Les journalistes flamands, plutôt de droite ou de gauche ?

Les journalistes flamands sont-ils plutôt de droite ou de gauche ? Une récente étude de l’Université d’Anvers a tenté d’y voir plus clair.

On le sait, les journalistes sont souvent étiquetés par le public comme étant de gauche. Mais en Flandre, où la majorité de la population vote pour des partis de droite, on pourrait croire que cette tendance politique concerne également les journalistes. D’après l’enquête de l’Université d’Anvers, relayée par De Morgen et De Standaard, ce n’est toutefois pas vraiment le cas. L’étude en question a été menée par l’équipe du politologue Stefaan Walgrave auprès d’environ 150 journalistes politiques issus des différents médias flamands. Et il s’avère que les journalistes interrogés se positionnent eux-mêmes plutôt au centre gauche de l’échiquier.

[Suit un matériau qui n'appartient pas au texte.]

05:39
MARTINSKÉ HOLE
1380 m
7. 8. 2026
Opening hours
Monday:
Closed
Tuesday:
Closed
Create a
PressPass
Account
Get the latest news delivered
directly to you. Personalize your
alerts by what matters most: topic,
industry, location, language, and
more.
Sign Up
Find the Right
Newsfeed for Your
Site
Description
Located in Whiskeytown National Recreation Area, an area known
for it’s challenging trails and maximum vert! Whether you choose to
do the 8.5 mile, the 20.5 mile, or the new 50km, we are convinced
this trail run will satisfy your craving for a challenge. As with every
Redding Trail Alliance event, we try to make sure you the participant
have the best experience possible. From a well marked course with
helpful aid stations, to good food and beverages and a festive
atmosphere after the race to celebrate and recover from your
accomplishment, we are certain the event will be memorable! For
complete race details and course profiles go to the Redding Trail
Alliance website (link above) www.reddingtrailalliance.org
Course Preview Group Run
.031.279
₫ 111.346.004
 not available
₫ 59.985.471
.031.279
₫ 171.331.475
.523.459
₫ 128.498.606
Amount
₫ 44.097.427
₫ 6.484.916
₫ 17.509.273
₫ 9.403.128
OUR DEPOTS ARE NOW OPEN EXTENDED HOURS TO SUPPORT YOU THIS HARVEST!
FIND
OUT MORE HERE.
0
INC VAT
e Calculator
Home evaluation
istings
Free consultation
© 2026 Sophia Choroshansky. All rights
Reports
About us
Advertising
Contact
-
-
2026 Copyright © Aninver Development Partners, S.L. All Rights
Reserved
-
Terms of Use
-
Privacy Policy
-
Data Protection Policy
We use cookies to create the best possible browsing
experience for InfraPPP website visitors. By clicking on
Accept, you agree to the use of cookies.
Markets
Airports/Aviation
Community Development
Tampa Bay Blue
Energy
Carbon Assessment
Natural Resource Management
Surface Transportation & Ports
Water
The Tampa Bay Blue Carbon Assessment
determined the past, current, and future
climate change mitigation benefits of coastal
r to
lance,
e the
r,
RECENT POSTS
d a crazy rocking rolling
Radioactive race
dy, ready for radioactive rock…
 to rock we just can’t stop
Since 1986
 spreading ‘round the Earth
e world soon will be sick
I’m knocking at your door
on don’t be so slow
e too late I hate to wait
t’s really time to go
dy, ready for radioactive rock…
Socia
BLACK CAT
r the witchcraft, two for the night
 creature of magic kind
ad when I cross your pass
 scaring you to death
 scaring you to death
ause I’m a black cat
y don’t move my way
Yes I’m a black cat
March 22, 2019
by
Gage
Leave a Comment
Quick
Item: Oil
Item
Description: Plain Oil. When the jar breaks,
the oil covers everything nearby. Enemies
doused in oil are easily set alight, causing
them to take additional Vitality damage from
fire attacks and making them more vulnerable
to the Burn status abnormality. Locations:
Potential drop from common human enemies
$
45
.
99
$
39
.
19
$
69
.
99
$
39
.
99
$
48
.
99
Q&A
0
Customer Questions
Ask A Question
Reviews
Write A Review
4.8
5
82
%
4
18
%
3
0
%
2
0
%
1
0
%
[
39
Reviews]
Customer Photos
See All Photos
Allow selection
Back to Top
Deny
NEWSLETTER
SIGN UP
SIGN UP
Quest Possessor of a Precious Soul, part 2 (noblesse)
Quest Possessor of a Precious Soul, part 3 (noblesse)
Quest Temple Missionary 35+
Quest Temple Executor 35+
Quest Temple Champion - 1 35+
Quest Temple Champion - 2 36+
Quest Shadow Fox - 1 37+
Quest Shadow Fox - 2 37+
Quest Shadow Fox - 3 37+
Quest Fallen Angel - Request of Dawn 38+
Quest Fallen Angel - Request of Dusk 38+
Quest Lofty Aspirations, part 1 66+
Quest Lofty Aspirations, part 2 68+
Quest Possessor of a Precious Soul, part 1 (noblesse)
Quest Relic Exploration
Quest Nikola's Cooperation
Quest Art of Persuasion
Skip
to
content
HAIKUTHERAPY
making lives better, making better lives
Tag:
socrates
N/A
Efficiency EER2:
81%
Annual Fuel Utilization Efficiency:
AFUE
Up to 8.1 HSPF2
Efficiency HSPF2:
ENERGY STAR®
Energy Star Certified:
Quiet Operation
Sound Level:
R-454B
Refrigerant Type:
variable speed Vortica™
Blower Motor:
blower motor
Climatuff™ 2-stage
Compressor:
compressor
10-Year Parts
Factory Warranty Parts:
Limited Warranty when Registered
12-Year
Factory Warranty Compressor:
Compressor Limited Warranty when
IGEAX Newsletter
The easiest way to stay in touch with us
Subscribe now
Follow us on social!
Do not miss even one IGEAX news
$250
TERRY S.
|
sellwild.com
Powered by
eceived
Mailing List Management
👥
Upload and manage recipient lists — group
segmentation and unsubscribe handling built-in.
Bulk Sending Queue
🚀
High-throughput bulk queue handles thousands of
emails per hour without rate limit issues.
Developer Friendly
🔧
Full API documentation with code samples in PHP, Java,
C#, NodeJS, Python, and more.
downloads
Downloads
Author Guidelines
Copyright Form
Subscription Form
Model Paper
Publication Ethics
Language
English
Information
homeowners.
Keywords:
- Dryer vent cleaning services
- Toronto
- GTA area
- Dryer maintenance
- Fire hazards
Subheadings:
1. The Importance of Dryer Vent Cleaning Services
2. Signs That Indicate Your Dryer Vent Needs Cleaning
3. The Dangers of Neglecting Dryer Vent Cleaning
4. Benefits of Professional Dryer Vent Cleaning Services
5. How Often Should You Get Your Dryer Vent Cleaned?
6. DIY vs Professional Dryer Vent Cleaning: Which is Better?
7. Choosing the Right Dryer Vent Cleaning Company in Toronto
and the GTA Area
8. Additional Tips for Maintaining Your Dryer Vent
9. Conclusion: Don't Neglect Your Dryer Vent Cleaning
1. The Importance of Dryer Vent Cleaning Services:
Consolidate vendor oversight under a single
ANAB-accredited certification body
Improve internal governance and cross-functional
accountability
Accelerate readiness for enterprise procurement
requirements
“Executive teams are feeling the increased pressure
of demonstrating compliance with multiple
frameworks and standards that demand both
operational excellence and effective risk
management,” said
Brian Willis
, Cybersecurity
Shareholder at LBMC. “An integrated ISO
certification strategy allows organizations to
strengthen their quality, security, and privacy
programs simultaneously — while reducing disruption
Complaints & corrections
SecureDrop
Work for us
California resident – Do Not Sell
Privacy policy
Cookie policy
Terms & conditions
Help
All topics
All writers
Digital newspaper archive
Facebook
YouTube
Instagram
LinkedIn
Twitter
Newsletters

Le public semble donc avoir raison quant à l’orientation politique des journalistes flamands. Les journalistes, eux, se tromperaient toutefois sur celle de leur public…

Apparemment ils situent leur public plus à droite qu’il ne l’est véritablement. L’enquête s’est en effet penchée sur certains dossiers qui symbolisent les divergences gauche-droite, comme par exemple la hausse des impôts sur les voitures de société ou encore l’arrêt des rapatriements de demandeurs d’asile vers des pays qui ne respectent pas les droits de l’homme. Les chercheurs ont interrogé près de 1.200 citoyens flamands sur ces sujets. Plus de 70% d’entre eux se sont dits favorables à des mesures considérées comme étant plutôt de gauche. Mais de leur côté, les journalistes sondés pensaient que seul la moitié de leur public approuvait ces idées.

Une idée reçue ?

Plusieurs raisons expliqueraient cette erreur d’estimation. Tout d’abord, on le sait, la N-VA est le plus grand parti de Flandre, et cette dominance politique constituerait pour beaucoup de journalistes un miroir de la société. Seulement voilà : donner sa voix à une formation politique ne signifie pas pour autant que l’électeur adhère à la totalité du programme de ce parti. Les nuances, selon les dossiers, passeraient donc inaperçues.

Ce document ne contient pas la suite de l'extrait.